Plain Python callable (target.callable)
Sync or async function with one of two signatures:
def chat(message: str) -> str: ... # single-turn
def chat(message: str, history: list[dict[str, str]]) -> str: # multi-turn
...
history follows the OpenAI / LiteLLM chat-messages format, filtered to user / assistant roles only. The current user turn is at history[-1]; message is a convenience for callables that ignore history. System prompts are owned by your callable (target.system_prompt is consumed only by the Prompt Agent target).
To round-trip directly into LiteLLM, pass history as messages — do not re-append message (it is already at history[-1]):
import litellm
def chat(message: str, history: list[dict[str, str]]) -> str:
response = litellm.completion(model="azure/gpt-4o-mini", messages=history)

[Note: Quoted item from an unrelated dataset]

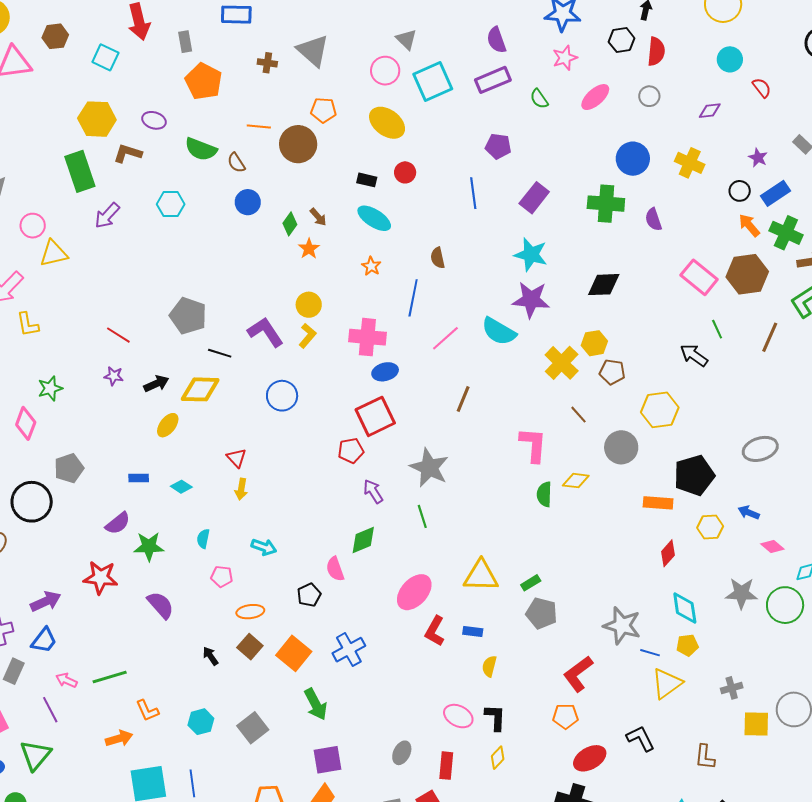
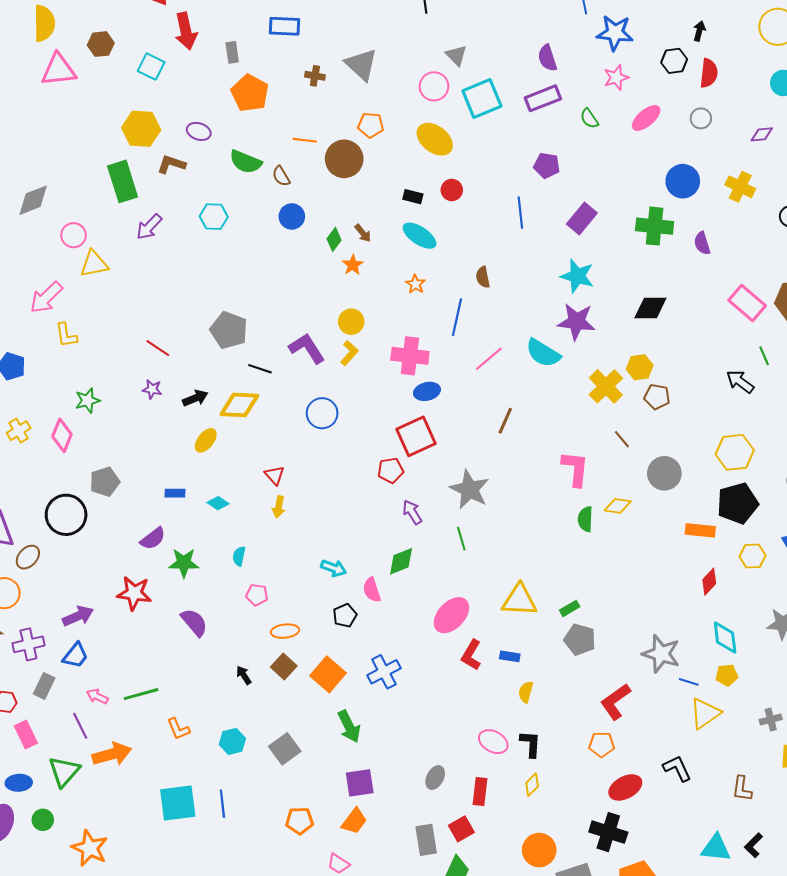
yellow hexagon: (660, 410) -> (735, 452), moved
cyan arrow: (264, 547) -> (334, 568), moved
orange arrow: (119, 738) -> (112, 754), moved, size x1.4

return response.choices[0].message.content
Return types and what the judge sees:
| Return type | Judge sees |
|---|---|
str, or dict with text / content | final response text only |
Any object with a .choices attribute — litellm.ModelResponse, OpenAI's ChatCompletion, etc. — or a assert_ai.core.model_client.ModelResponse returned directly | final response text plus final tool calls, token usage, and model name (the .choices form is normalized to assert_ai.core.model_client.ModelResponse internally) |
HTTP endpoint (target.endpoint)
When your agent runs as a service you cannot import as Python, point at its URL:
pipeline:
inference:
target:
endpoint: https://my-agent.internal/chat
The runtime POSTs {"message": "...", "history": [...]} (same history shape as above) and expects {"response": "..."} back. Same black-box visibility as a plain string-returning callable. Requires aiohttp (pip install aiohttp).